The View From The Glass House

by on March 17, 2011 · 2 comments

COMMENT:  Great photo of Jenkins taken at the “Flat Earth Society” meeting in July.
I recently mocked a piece by Bruce Jenkins in which he suggested that the Giants might buy out the remainder of Barry Zito‘s contract.  Given the opportunity, I’d still mock the article as illogical speculation driven by a need to be first on something that makes no sense.  There may have been a source for the rumor, but that source may have been suffering from oxygen deprivation from missing a trolley or something.  Sadly, we’ll never know.  Regardless, I’ve liked some of Bruce’s other work, so I gave him the benefit of the doubt, until now…..(see the full piece here).   
It won’t be long before we get the first wave of nonsense from stat-crazed dunces claiming there’s nothing to be learned from a batting average, won-loss record or RBI total. Listen, just go back to bed, OK? Strip down to those fourth-day undies, head downstairs (to “your mother’s basement and your mother’s computer,” as Chipper Jones so aptly describes it) and churn out some more crap. For more than a century, .220 meant something. So did .278, .301, .350, an 18-4 record, or 118 RBIs. Now it all means nothing because a bunch of nonathletes are trying to reinvent the game?
Gosh, this is just an open call for a big ‘ol hug from the jaws of life.  Somebody please buy that man a shot of castor oil.  Seriously, I’ve got news for Brucy boy, and he’s going probably going to be shocked by the revelation.  He might want to sit down in his HoverChair and grab his Life Alert while someone reads this to him fresh off the fax machine, since he’s probably out of paper for his dot matrix printer.  A batting average of .220 still means something.  So does an 18-4 record and 118 RBI, although I’m not sure what exactly “RBIs” stands for, because “runs batted ins” sounds like a crappy motel chain that rents rooms by the hour, but that’s a personal issue.  None of my business.  The important thing is that the batting average of .220 can be supplemented by other statistics.  If two different players both hit .220, it’s sometimes interesting to try and quantify the differences in just how each came to arrive at that same batting average.  Maybe one excelled against LHP on natural grass during day games.  Maybe the other played especially good baseball against RHP on turf indoors at night on weekend games.  It may seem trivial, but that’s something some managers like to know.  What if both of those players are on the same team and form a platoon?  That trivial information may actually have an impact on who gets to play in a certain game.  Bah, who cares about all those geeky stats, though?  Just go with the guy who had his uniform tucked in better the previous day.  Why not pick the guy who showed up earlier for the team meeting?  After all, we don’t want such an important thing to be determined by something silly like batting splits, hitting streaks, or fly ball/ground ball tendencies.  Heck no.

Material provided:
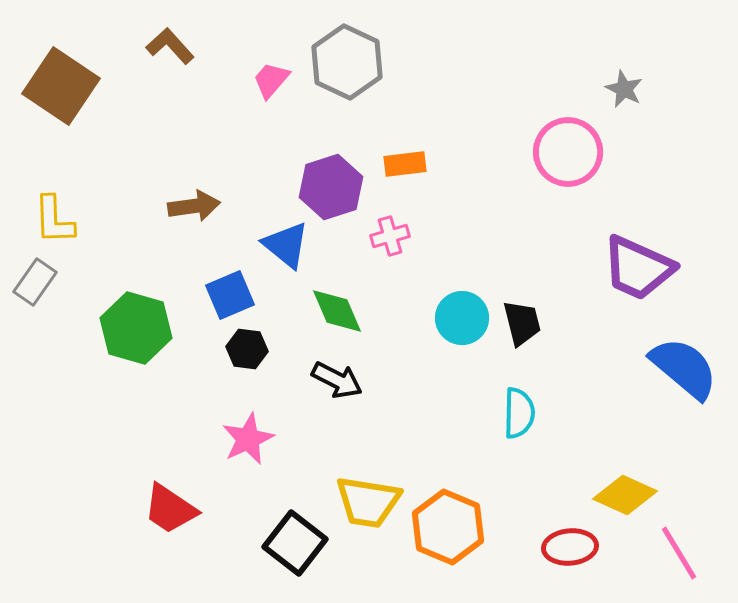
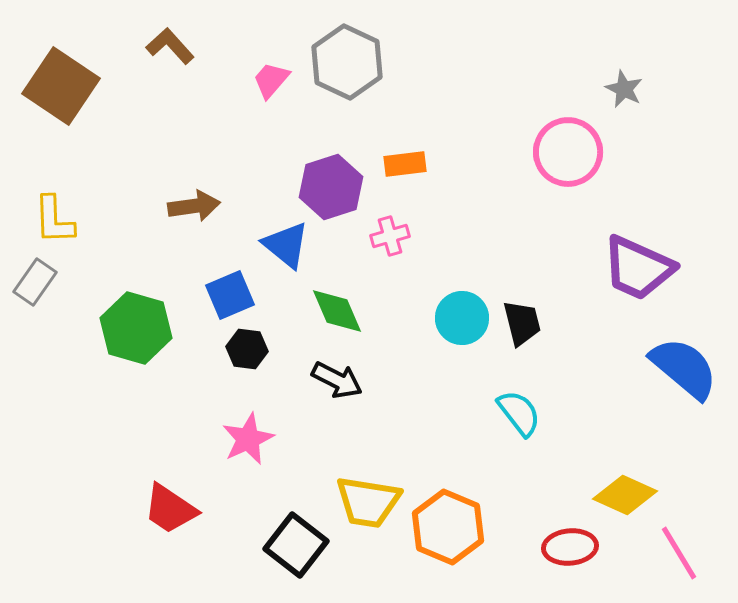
cyan semicircle: rotated 39 degrees counterclockwise
black square: moved 1 px right, 2 px down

Stated exercise:
Repeat the passage of the post on Bruce Jenkins word for word, starting with "by on March" and going on through "full piece here).".

Exercise response:
by on March 17, 2011 · 2 comments

COMMENT:  Great photo of Jenkins taken at the “Flat Earth Society” meeting in July.
I recently mocked a piece by Bruce Jenkins in which he suggested that the Giants might buy out the remainder of Barry Zito‘s contract.  Given the opportunity, I’d still mock the article as illogical speculation driven by a need to be first on something that makes no sense.  There may have been a source for the rumor, but that source may have been suffering from oxygen deprivation from missing a trolley or something.  Sadly, we’ll never know.  Regardless, I’ve liked some of Bruce’s other work, so I gave him the benefit of the doubt, until now…..(see the full piece here).